I also say to him that, under existing legislation, relevant agencies may already issue fixed penalty notices of up to £500 for environmental offences such as littering, graffiti or fly-posting. We expect that the prospect of a higher fine will act as a stronger deterrent, as the noble Lord, Lord Sandhurst, has said. These measures were consulted on by the Home Office in 2023, before this Government came to office, and received majority support as an effective deterrent to anti-social behaviour. I do not know offhand whether the Manifesto Club contributed to that consultation, but the point is that a majority in the consultation accepted that the increase was necessary. Increasing the upper limit does not mean that every person breaching an order will receive a fine of £500. The figure could be lower, proportionate to the individual circumstances and the severity of the case.

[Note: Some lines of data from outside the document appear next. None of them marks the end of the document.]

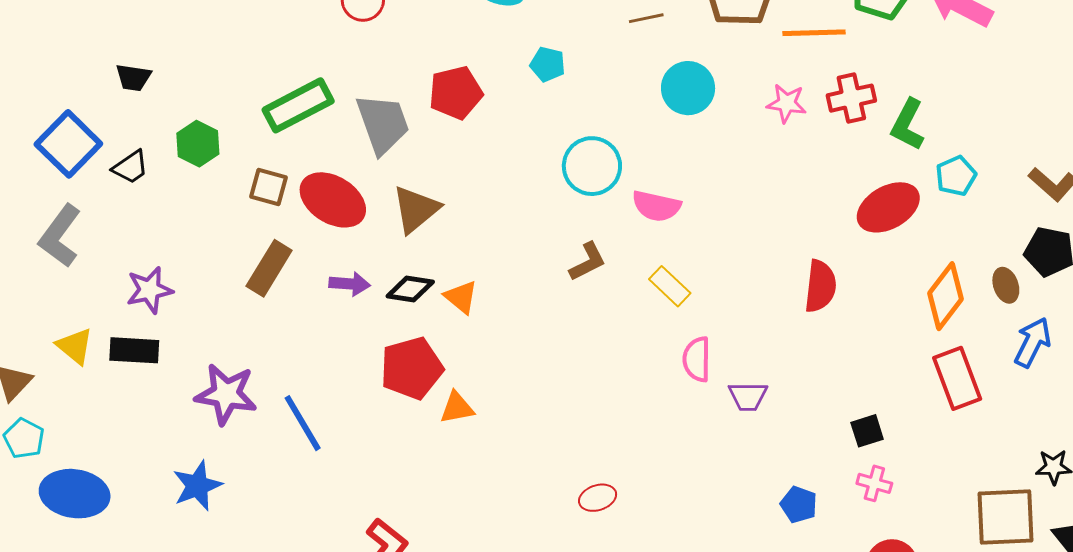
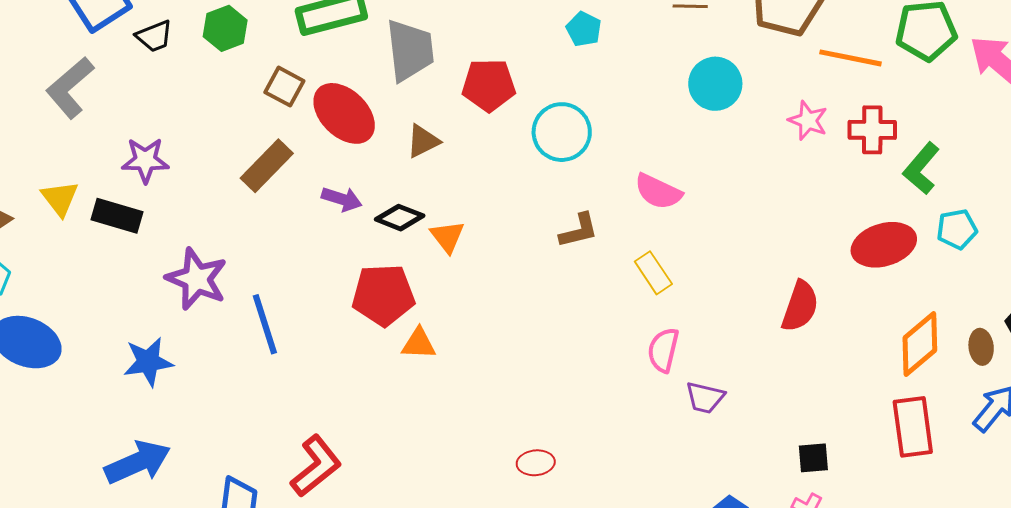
red pentagon: (456, 93) -> (489, 85), moved
cyan circle: (592, 166) -> (562, 132), moved
brown triangle: (416, 209) -> (423, 141), size x0.7

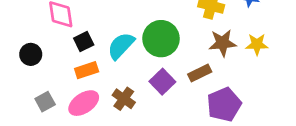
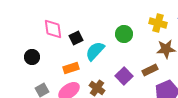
green circle: (161, 39) -> (124, 34), moved, size x0.7
black square: (84, 41) -> (76, 38), moved

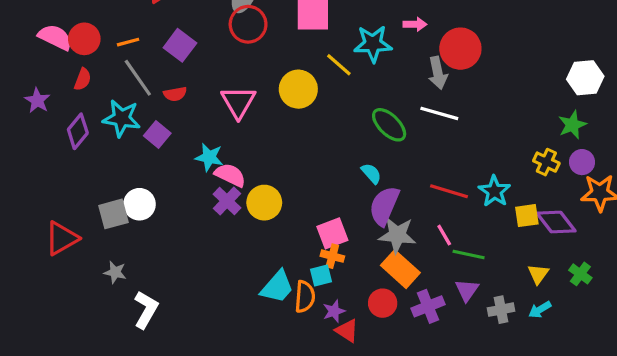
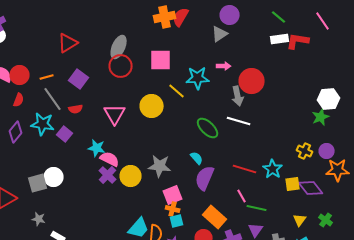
green star: (572, 125) -> (321, 117), moved
gray star: (397, 235) -> (160, 166), moved
cyan square: (321, 276) -> (177, 221), moved

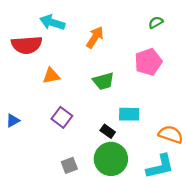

My Lord, I thank the Minister for his reply, disappointing though it is, but that is probably a pattern that will continue as the Bill carries on.
I did not even get an acknowledgement from the Minister that there are flaws in the existing PSPO/CPN system; often, it is just busybody offences that receive fixed penalty notices. He just recited a number, at perhaps the outer edge of anti-social behaviour, which of course should attract fixed penalty notices. He also prayed in aid the fact that environmental offences can have fixed penalty notices at a higher level, but we have heard quite a lot of anecdotal evidence about those being misused. The chances are that these new higher penalties will be misused as well.
I also did not seem to get any acknowledgement that the fining-for-profit aspect of this by local government is a problem. I do not know whether the new statutory guidance the Minister mentioned will include something along those lines. I very much hope so, and that he can reassure us that there will be a reaffirmation of the need for proper democratic oversight of PSPOs and CPNs. The current guidance recommends that councils, either in full council or in cabinet, approve these orders but that appears not to be the case currently, with all the consequences that the Baroness, Lady Fox, has outlined.
I hope that, if we are going to learn from the experience of the current anti-social behaviour powers, the Government take on board some of this debate and the points made in previous groups. We will probably return to this on Report, but for now, I beg leave to withdraw Amendment 23.